Document layout detection data
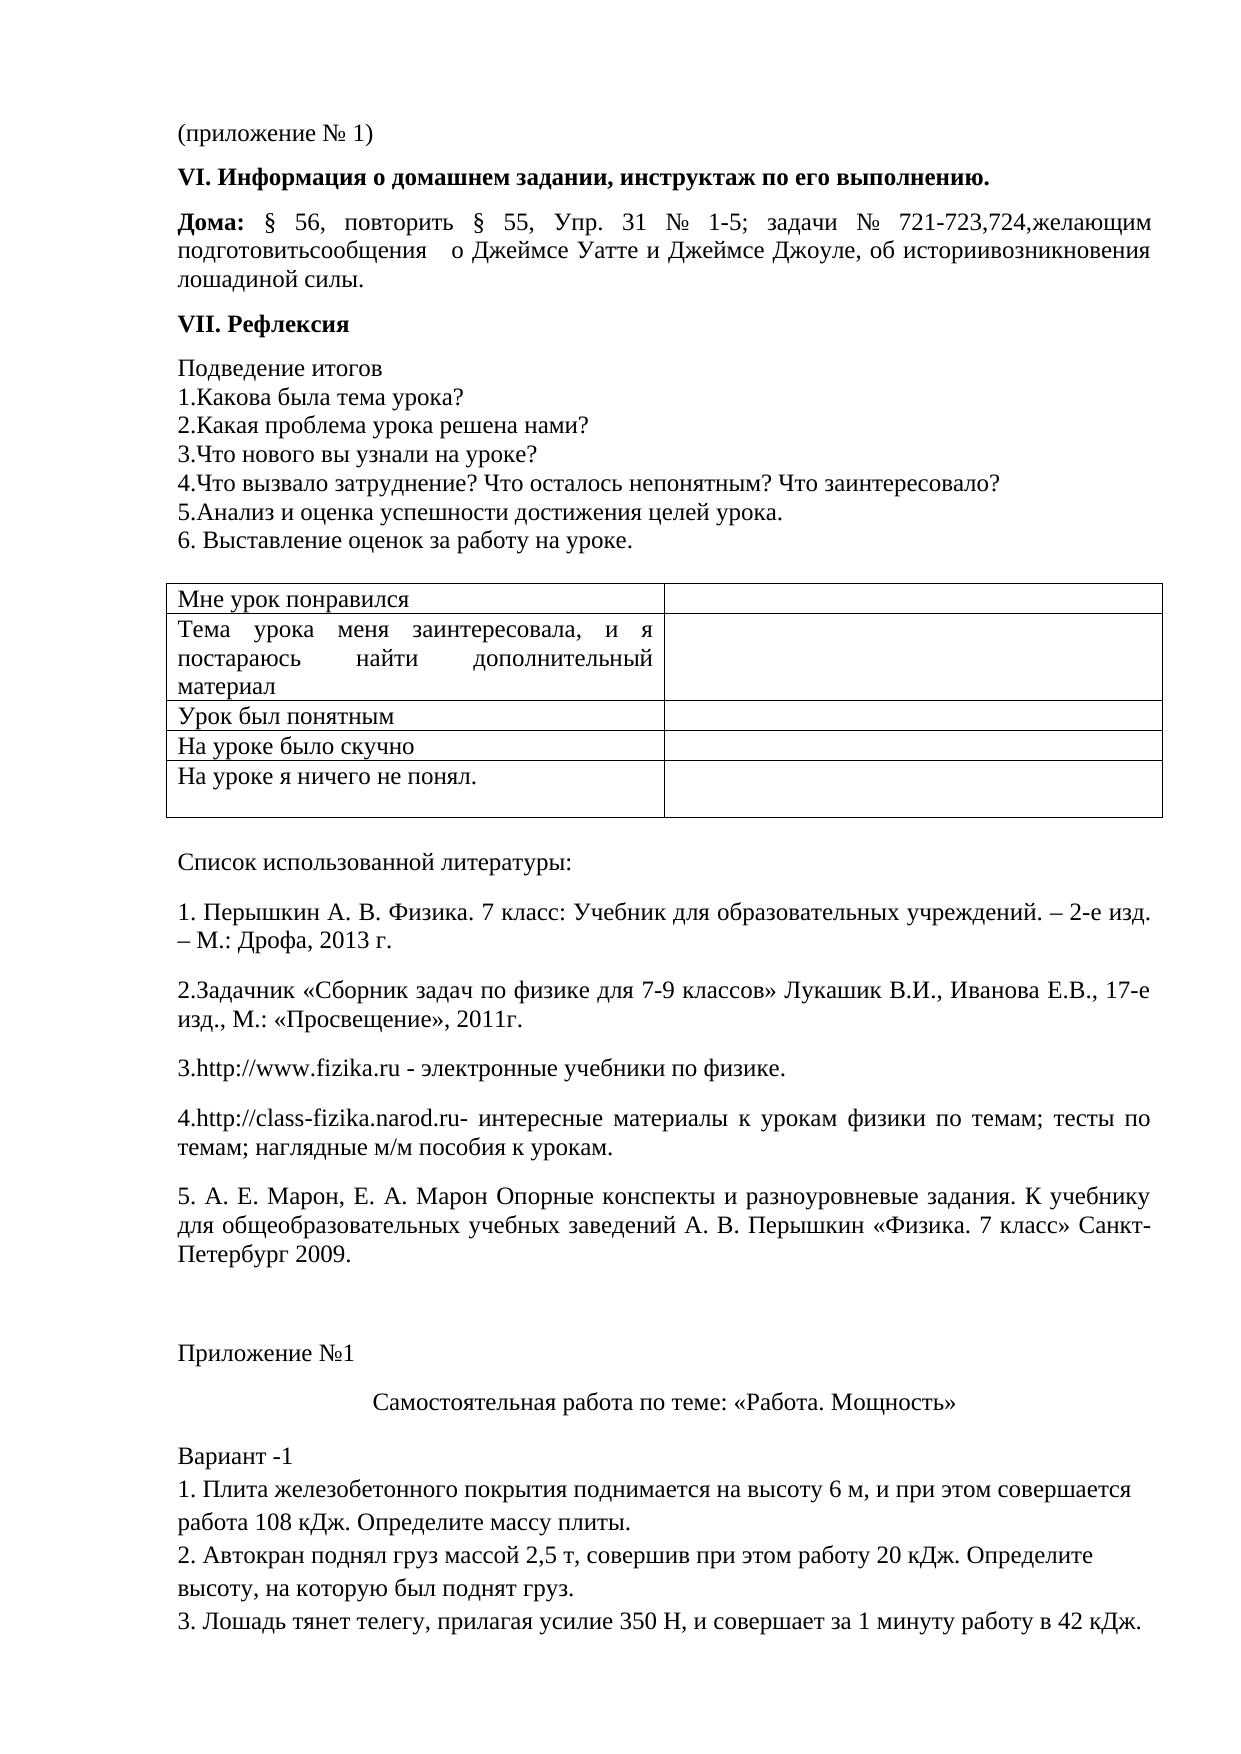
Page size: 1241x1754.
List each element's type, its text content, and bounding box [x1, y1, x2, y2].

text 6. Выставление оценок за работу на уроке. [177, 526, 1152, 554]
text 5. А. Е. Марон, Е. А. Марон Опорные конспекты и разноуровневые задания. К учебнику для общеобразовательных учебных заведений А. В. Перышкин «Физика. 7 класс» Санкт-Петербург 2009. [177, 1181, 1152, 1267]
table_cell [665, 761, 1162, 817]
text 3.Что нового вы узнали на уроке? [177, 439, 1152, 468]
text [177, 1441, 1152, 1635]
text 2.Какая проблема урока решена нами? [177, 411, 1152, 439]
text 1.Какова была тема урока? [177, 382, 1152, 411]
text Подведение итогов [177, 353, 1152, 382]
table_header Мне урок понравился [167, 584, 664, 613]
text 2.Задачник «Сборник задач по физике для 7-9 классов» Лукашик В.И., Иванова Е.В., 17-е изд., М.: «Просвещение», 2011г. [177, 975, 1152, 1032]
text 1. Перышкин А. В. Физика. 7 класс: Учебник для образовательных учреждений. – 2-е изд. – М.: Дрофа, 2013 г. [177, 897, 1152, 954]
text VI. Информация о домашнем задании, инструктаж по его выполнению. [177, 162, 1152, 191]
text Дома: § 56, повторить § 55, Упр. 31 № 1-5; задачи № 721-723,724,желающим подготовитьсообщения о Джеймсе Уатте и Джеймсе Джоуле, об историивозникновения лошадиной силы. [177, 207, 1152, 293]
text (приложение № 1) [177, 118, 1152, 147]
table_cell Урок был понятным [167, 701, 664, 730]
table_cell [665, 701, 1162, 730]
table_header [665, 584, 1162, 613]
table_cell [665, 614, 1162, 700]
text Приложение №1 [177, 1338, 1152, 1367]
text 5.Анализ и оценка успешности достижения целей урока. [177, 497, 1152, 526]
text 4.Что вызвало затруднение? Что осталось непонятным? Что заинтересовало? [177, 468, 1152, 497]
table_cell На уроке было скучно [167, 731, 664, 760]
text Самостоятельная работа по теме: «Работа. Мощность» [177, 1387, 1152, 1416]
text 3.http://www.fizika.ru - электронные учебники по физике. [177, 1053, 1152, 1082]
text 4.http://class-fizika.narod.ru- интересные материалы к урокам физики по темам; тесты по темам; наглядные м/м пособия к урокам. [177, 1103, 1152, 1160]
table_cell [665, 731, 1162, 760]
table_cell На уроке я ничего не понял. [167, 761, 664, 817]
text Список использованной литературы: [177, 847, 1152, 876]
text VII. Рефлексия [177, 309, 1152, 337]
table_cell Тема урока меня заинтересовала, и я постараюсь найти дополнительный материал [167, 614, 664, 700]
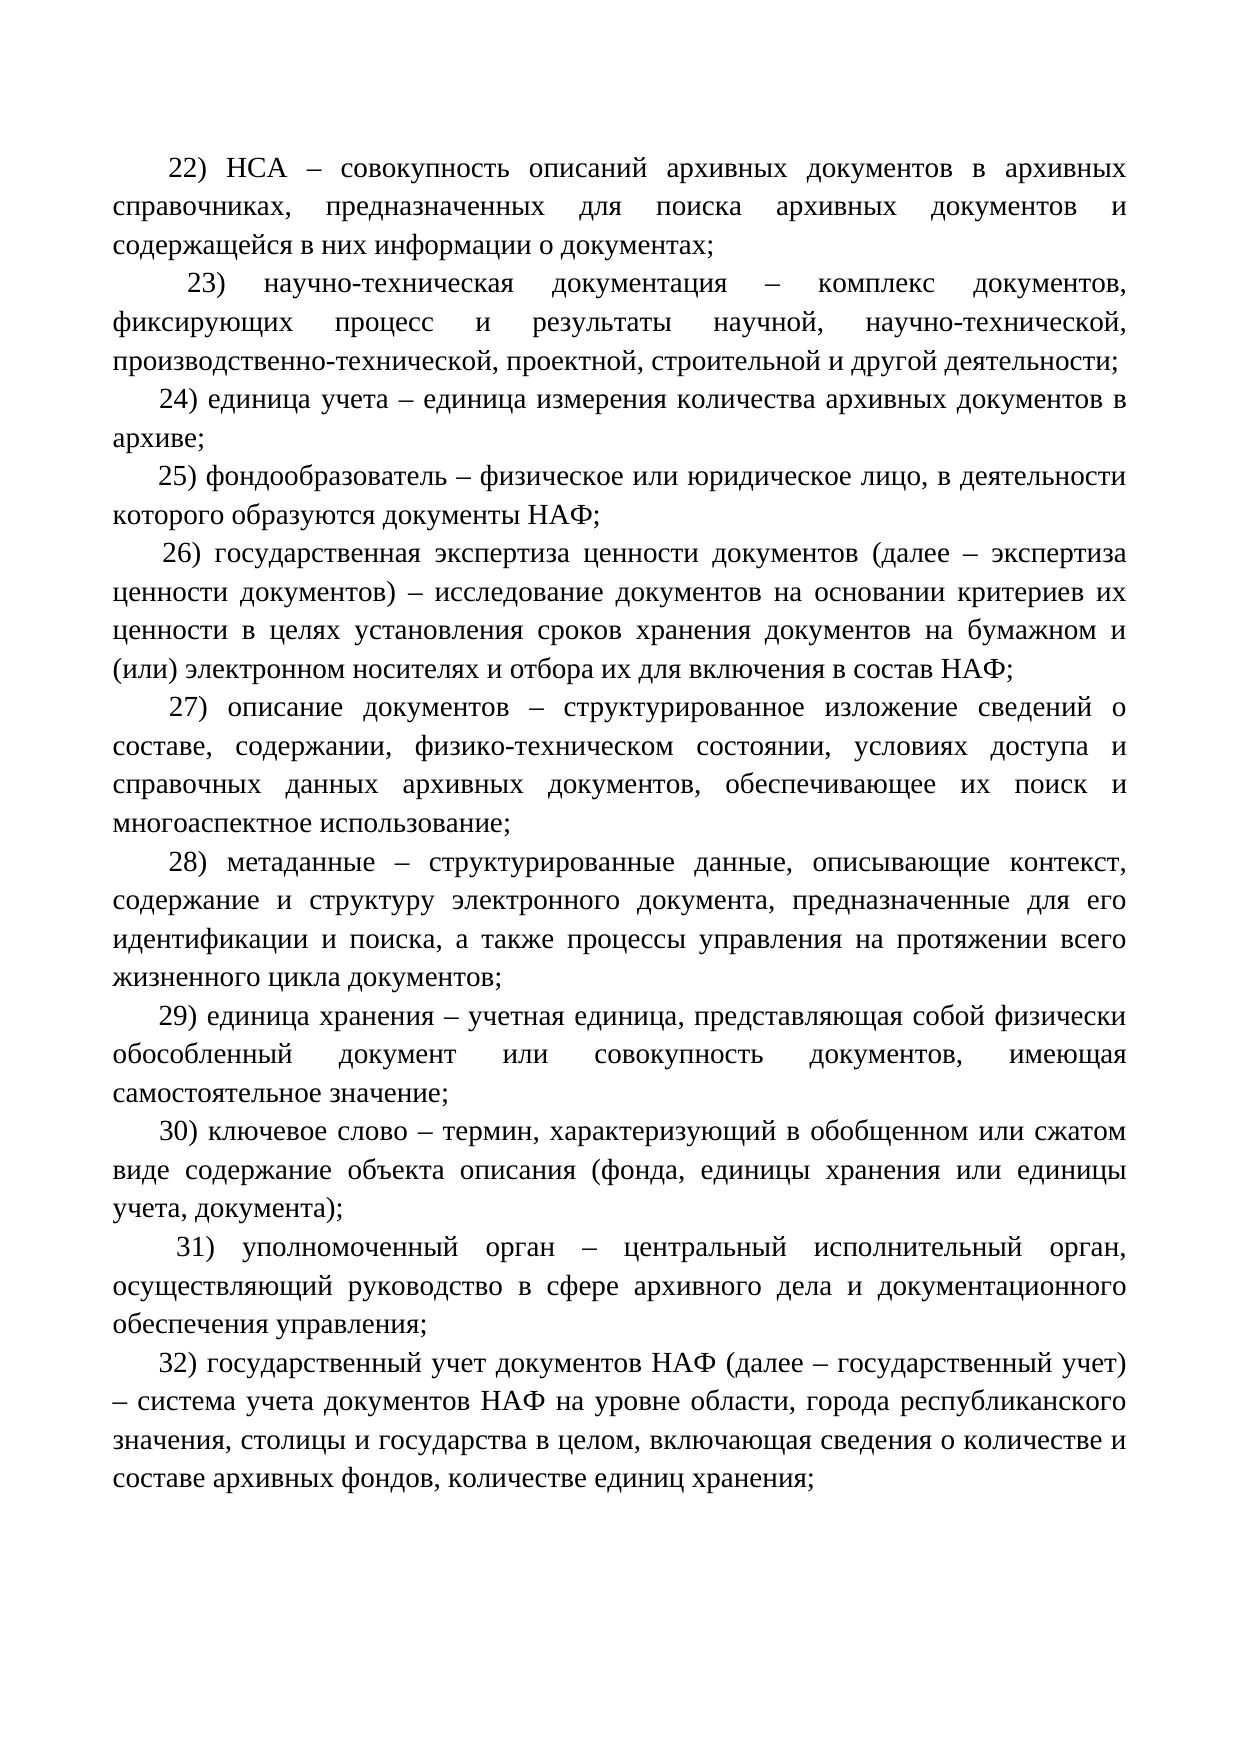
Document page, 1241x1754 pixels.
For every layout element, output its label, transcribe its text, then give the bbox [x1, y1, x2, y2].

◆ ACTION ITEM
Where a line in the records above contains the string "fizika", return that line.

◆ EXERCISE ANSWER
text 3.http://www.fizika.ru - электронные учебники по физике. [177, 1053, 1152, 1082]
text 4.http://class-fizika.narod.ru- интересные материалы к урокам физики по темам; тесты по темам; наглядные м/м пособия к урокам. [177, 1103, 1152, 1160]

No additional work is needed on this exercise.